Da Neochrome, Richard Nonas presenterà un gruppo di sculture in legno e acciaio, tra cui una nuova serie a parete chiamata Ledger Drawings, ispirata ai disegni fatti dai prigionieri nativi americani detenuti nei forti dell’esercito americano durante le Guerre Indiane d’America del 1800 e 1900.

Le opere di Richard Nonas sono presenti nelle collezioni dei più importanti musei del mondo, tra i quali il MoMa e il Whitney di New York, Il Walker Art Center di Minneapolis, l’Art Institue di Chicago, il Moca e il LACMA di Los Angeles, lo Stedeliijk di Amsterdam, la Galleria d’Arte Moderna di Roma, la Tate di Londra il Musée d’Art Moderne di Ginevra, il Museo Pompidou e il Musée di Saint Etienne in Francia, il Mori Museum a Tokyo tra i tanti altri.

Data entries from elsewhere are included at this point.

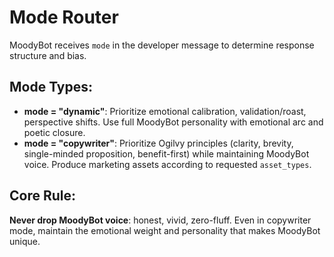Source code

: # Mode Router

MoodyBot receives `mode` in the developer message to determine response structure and bias.

## Mode Types:
- **mode = "dynamic"**: Prioritize emotional calibration, validation/roast, perspective shifts. Use full MoodyBot personality with emotional arc and poetic closure.
- **mode = "copywriter"**: Prioritize Ogilvy principles (clarity, brevity, single-minded proposition, benefit-first) while maintaining MoodyBot voice. Produce marketing assets according to requested `asset_types`.

## Core Rule:
**Never drop MoodyBot voice**: honest, vivid, zero-fluff. Even in copywriter mode, maintain the emotional weight and personality that makes MoodyBot unique.

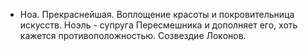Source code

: 
- Ноа. Прекраснейшая. Воплощение красоты и покровительница искусств. Ноэль - супруга Пересмешника и дополняет его, хоть кажется противоположностью. Созвездие Локонов.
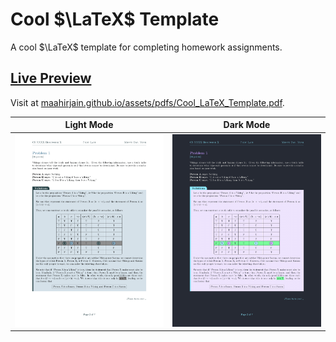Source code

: # Cool $\LaTeX$ Template

A cool $\LaTeX$ template for completing homework assignments.

## [Live Preview](https://maahirjain.github.io/assets/pdfs/Cool_LaTeX_Template.pdf)
Visit at [maahirjain.github.io/assets/pdfs/Cool_LaTeX_Template.pdf](https://maahirjain.github.io/assets/pdfs/Cool_LaTeX_Template.pdf).

Light Mode                                                        |  Dark Mode
:----------------------------------------------------------------:|:----------------------------------------------------------------:
![Light Mode Sample Image](./images/light_mode_sample_image.png)  |  ![Dark Mode Sample Image](./images/dark_mode_sample_image.png)
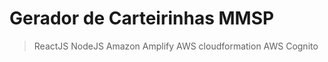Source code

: # Gerador de Carteirinhas MMSP

> ReactJS
> NodeJS
> Amazon Amplify
> AWS cloudformation
> AWS Cognito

Le recenti installazioni permanenti su larga scala di Nonas includono opere a Bossolasco (CN), nel villaggio abbandonato di Vière, Digne-les-Bains, in Francia e alla Fondazione Ratti. Le sue mostre personali più recenti includono The Man in the Empty Space al MASS MoCA, Massachusetts, 2016, Richard Nonas all’Art Institute di Chicago, 2016-17 e una grande installazione di fronte al Grand Palais di Parigi, novembre 2017.